Dataset records

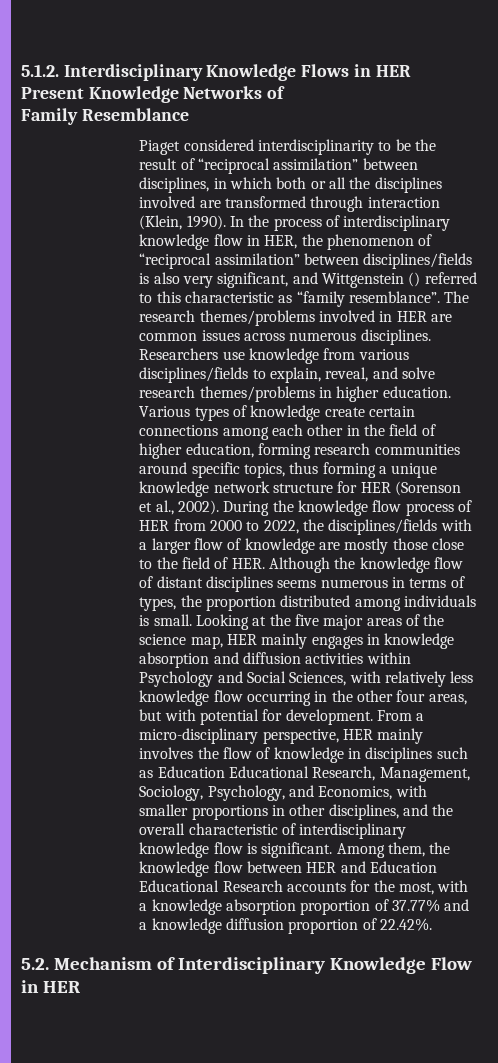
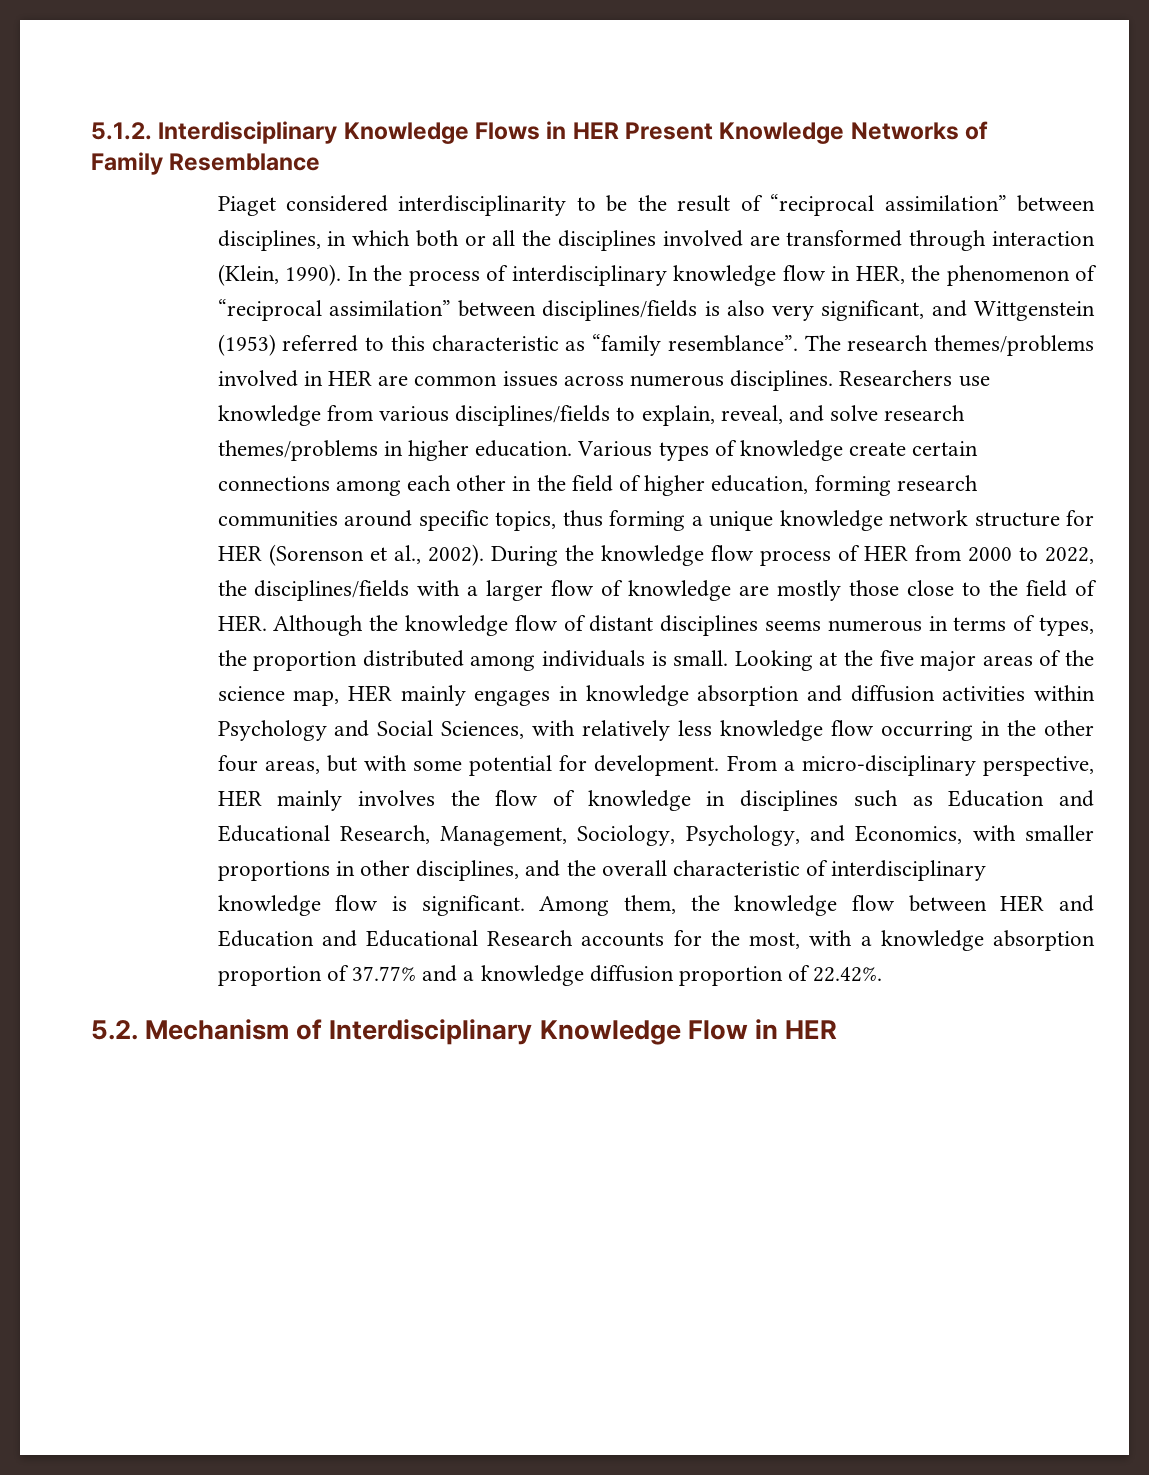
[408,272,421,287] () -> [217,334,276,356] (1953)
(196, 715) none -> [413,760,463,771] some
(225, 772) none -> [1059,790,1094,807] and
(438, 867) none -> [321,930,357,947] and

--

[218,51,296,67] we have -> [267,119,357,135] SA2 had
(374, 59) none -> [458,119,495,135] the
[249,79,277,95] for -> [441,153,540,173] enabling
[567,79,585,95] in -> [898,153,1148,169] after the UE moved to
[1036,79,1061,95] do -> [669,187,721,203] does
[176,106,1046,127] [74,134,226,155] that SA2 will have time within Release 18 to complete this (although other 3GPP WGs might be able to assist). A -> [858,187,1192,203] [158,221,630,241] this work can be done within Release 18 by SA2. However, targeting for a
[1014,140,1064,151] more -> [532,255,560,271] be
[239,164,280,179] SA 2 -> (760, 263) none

Exercise details
Among the lines above, find the one with "(225, 772) none -> [1059,790,1094,807] and" and the one with "(438, 867) none -> [321,930,357,947] and". Quote both and everything between them, exactly.

Exercise solution
(225, 772) none -> [1059,790,1094,807] and
(438, 867) none -> [321,930,357,947] and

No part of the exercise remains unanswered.